◆ Task 1:
In the investing profile of Rajendra Majithia, what share of his wealth is tied up in the group businesses?
◆ Task 2:
Continue the investing profile of Rajendra Majithia from its last sentence.

Outside of his business, Rajendra Majithia is clearly in love with equities, but prefers to take the proxy route to investing. “I am extremely uncomfortable with the fluctuation in the stock market,” he says. As director of the closely held 2,000-crore Ahmedabad-based
Urmin group, Majithia prefers investing in mutual funds, where he has parked nearly one-third of his wealth. “Investing directly in stocks calls for a lot of research and it is a full-time job. Also, my own belief is that making a lot of money in the market makes you lazy,” says the 51 year old.
Urmin has a diversified presence across food & beverages, hospitality and healthcare. “I like the idea of creating a business and, hence, a majority of my wealth is tied in the group businesses,” explains the father of two. While 60% of his wealth is tied in the business, the rest is evenly split between property and mutual funds. “I like land as an asset class and have been buying it for years. A small proportion (10%) of my real estate exposure comprises commercial property,” he says. In terms of return, mutual funds have done well at 15-20%. Though land value appreciates 10% each year, Majithia, who has bought parcels in and around Ahmedabad, is looking at a 20-year horizon. But more than just return, Majithia wants to build businesses on this hard asset. “It gives you the flexibility to build hotels or even commercial complexes. That is not the case with other investments.”

◆ Records supplied:
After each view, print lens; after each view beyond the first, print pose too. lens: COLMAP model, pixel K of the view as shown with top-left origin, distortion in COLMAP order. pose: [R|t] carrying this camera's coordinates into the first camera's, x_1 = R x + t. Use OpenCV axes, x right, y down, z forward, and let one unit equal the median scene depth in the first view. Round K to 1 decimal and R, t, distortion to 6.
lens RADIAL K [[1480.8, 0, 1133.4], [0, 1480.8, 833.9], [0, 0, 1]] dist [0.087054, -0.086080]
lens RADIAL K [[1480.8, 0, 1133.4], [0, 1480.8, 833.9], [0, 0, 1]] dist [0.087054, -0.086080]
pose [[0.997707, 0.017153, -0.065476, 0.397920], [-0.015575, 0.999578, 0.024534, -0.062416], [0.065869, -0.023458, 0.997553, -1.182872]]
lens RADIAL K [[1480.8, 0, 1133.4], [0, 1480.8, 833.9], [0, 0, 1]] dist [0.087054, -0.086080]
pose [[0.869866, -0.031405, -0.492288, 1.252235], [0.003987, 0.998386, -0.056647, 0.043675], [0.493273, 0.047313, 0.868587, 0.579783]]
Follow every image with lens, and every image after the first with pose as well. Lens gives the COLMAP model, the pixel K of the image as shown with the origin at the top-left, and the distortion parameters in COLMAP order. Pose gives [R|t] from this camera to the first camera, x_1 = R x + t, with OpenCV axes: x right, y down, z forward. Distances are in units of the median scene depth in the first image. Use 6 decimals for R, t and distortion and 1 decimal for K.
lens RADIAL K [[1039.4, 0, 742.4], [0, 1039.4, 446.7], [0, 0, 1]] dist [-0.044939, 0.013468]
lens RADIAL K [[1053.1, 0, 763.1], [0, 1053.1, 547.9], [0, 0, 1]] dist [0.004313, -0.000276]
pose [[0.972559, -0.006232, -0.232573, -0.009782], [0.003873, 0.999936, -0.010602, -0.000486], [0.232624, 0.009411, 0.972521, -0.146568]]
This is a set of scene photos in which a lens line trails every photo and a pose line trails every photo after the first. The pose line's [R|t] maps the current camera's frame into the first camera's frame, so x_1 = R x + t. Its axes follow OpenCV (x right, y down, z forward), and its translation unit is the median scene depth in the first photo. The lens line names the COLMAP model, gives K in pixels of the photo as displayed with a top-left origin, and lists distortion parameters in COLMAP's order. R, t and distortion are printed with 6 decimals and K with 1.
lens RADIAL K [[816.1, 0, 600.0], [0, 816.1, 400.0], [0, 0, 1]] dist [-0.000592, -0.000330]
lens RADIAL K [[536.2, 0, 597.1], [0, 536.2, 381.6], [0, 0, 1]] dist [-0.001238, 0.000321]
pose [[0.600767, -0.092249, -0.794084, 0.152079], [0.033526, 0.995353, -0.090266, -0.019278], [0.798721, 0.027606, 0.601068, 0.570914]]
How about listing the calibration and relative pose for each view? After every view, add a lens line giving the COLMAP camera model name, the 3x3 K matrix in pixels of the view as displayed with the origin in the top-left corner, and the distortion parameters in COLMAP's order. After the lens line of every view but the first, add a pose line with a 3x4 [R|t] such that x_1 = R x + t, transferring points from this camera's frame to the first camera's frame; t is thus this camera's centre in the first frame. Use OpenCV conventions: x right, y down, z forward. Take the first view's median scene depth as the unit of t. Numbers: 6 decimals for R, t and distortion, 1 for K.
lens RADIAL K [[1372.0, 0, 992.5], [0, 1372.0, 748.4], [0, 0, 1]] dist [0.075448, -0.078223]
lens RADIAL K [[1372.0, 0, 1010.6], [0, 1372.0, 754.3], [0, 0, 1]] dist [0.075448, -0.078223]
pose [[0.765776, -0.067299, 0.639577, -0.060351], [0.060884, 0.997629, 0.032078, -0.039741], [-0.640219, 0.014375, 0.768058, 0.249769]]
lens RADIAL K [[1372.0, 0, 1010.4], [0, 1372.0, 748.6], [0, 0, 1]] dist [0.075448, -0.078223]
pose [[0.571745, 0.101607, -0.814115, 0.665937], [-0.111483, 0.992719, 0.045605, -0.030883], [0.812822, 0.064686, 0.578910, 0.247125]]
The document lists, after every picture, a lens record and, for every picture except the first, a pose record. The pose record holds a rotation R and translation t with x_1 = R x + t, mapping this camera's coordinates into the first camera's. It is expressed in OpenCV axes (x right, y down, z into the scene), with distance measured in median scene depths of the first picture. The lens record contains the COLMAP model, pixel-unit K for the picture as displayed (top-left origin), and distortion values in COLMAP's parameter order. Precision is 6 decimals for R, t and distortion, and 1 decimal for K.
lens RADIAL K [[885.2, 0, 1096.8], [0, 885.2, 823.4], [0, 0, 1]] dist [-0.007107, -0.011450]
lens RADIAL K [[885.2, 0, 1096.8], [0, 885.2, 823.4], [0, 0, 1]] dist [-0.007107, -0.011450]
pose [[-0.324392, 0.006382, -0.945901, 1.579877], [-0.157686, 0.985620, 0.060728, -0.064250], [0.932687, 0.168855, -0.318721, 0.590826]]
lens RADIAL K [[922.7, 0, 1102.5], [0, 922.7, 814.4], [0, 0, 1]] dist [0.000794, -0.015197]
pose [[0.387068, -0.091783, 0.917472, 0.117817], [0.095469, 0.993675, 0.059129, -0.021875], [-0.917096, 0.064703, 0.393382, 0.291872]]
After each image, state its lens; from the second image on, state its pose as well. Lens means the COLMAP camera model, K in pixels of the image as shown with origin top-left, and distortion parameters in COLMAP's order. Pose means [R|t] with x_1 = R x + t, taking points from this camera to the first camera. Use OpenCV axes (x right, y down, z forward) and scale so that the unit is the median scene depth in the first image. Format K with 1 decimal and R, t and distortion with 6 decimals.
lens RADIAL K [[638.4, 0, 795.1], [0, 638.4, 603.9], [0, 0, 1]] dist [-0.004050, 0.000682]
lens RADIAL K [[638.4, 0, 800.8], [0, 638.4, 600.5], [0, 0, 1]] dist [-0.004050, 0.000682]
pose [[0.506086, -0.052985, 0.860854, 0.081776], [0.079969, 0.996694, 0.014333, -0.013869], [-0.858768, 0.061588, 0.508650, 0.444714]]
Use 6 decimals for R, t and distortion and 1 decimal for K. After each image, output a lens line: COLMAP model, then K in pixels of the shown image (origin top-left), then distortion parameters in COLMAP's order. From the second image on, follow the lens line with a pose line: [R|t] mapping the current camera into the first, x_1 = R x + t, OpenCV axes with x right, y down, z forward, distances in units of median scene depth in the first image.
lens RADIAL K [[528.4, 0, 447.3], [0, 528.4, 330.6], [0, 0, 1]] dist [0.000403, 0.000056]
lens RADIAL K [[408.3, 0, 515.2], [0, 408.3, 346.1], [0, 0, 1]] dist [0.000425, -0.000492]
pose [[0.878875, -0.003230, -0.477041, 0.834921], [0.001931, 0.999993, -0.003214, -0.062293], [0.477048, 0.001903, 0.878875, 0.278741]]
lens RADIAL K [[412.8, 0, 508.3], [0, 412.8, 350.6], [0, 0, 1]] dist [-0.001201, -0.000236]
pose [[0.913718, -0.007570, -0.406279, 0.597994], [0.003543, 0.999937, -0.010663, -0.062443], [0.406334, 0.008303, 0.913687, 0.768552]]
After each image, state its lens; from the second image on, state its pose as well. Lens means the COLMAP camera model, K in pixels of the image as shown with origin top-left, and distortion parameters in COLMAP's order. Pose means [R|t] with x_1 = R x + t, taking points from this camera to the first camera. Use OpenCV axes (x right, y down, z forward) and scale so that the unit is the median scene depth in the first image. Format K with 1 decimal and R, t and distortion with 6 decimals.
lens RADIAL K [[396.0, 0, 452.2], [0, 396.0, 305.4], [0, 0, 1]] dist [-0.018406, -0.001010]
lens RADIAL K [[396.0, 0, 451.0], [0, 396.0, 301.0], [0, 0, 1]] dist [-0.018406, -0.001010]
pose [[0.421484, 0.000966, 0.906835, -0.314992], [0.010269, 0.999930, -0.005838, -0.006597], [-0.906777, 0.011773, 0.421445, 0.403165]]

◆ Response box 1:
60%

◆ Response box 2:
Though Majithia believes equities can easily yield him anything upwards of 30%, he prefers to play it safe. “I have also invested in government bonds and FDs more than a decade back,” he says. But very clearly given that his own business is doing well, Majithia is not looking for further diversification. “I prefer to invest in what I understand and there is no asset class better than my own venture,” says Majithia with a grin.